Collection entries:
◆ ◆ ◆ ◆ ◆ ◆ ◆

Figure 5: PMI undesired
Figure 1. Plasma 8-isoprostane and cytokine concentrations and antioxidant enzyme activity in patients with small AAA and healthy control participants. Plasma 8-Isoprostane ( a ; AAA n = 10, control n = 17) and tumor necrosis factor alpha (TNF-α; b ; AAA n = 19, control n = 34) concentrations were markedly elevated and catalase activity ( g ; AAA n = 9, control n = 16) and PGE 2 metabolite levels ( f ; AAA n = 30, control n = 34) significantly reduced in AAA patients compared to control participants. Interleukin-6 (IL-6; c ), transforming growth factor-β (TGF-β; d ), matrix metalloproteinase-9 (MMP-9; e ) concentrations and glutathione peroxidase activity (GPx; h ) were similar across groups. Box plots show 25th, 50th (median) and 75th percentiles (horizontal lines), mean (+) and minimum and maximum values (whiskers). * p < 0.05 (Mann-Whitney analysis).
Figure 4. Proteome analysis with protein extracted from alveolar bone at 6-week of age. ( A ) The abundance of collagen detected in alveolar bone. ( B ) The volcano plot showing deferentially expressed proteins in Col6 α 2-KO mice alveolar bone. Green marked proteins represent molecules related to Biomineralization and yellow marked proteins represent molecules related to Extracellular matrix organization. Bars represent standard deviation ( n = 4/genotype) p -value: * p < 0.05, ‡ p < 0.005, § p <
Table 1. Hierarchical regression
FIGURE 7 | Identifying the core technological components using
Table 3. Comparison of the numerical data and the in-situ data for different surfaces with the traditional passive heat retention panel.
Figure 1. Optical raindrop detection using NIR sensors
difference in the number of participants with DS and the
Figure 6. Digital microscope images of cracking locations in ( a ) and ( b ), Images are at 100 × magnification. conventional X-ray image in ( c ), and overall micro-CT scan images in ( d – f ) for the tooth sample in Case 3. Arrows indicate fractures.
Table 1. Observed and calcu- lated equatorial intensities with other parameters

◆ ◆ ◆ ◆ ◆ ◆ ◆

| Exercise |
Return all lines above that mention the word "Table".

| Exercise answer |
Table 1. Hierarchical regression
Table 3. Comparison of the numerical data and the in-situ data for different surfaces with the traditional passive heat retention panel.
Table 1. Observed and calcu- lated equatorial intensities with other parameters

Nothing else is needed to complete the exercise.